INPUT DATA:
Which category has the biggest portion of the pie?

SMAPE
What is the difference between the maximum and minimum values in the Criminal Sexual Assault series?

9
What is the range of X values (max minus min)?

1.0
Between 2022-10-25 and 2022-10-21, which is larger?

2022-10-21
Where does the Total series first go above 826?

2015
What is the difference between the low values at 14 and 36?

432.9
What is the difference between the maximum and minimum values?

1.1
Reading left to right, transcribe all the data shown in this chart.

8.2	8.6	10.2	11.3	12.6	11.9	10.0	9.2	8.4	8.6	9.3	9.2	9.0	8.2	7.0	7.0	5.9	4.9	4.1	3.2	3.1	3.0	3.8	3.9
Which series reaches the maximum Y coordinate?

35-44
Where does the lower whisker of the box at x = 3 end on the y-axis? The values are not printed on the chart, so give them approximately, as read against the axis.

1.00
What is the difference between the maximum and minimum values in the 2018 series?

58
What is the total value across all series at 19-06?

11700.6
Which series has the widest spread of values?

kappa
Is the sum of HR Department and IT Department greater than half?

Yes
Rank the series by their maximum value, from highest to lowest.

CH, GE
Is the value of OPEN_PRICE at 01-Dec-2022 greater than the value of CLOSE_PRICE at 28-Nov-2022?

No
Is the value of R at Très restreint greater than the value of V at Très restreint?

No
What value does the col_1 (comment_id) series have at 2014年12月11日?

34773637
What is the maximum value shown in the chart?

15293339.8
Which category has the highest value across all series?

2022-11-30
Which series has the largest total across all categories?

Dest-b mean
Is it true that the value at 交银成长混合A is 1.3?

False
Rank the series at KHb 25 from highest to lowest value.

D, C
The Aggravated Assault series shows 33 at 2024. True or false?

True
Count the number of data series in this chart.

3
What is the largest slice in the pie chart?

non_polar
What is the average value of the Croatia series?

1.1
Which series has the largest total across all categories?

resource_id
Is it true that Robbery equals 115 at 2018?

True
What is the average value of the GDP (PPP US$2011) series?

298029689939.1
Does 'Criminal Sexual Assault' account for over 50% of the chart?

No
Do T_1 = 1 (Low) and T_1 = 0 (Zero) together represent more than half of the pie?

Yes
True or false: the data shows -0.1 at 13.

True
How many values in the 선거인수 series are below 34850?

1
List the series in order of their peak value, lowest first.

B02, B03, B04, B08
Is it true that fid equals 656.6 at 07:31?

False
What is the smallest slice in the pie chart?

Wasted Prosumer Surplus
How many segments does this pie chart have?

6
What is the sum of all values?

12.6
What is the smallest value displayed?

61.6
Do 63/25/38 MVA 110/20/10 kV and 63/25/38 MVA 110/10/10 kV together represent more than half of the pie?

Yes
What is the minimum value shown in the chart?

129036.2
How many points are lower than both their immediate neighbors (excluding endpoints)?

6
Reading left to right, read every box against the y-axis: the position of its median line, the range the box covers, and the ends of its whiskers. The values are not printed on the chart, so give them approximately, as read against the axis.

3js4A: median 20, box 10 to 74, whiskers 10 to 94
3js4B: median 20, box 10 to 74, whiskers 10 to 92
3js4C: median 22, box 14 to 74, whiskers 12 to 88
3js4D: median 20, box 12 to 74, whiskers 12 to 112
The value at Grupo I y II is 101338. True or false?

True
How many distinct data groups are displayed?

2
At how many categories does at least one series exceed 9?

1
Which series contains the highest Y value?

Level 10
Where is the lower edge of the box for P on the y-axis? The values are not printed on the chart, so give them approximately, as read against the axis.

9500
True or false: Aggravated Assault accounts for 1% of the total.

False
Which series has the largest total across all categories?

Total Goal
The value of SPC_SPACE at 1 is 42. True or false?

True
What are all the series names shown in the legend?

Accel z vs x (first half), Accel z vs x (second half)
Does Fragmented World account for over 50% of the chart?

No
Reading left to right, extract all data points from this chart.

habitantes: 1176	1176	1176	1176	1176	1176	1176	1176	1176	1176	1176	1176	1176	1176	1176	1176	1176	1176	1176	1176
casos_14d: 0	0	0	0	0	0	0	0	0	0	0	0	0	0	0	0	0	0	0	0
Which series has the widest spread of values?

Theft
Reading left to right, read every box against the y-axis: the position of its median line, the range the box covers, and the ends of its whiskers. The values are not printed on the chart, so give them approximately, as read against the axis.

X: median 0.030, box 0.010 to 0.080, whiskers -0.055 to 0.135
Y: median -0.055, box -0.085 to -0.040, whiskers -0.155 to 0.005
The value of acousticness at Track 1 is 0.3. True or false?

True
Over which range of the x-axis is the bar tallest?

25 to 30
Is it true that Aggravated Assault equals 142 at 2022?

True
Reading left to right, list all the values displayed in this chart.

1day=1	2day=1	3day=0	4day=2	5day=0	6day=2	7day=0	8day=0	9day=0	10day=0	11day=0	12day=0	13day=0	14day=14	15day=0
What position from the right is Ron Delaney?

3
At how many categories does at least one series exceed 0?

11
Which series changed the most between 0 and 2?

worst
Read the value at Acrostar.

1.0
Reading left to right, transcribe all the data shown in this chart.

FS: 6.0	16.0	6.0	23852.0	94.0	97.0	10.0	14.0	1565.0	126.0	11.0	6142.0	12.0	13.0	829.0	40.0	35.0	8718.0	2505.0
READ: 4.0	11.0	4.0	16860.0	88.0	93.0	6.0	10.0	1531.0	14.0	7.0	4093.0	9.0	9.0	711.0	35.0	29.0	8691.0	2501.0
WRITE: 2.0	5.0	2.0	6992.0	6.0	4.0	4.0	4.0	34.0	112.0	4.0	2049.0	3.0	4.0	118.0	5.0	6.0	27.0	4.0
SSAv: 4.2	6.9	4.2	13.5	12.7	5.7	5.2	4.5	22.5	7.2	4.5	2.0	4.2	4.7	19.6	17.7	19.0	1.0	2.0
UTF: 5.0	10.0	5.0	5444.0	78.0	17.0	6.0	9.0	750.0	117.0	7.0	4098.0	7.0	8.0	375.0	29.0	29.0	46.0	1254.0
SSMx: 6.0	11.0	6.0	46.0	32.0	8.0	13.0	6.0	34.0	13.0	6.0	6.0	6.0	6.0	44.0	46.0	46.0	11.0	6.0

PROBLEM: From the listing above, pick out every line that contains the string "together", with case counting.

YOUR RESPONSE:
Do T_1 = 1 (Low) and T_1 = 0 (Zero) together represent more than half of the pie?
Do 63/25/38 MVA 110/20/10 kV and 63/25/38 MVA 110/10/10 kV together represent more than half of the pie?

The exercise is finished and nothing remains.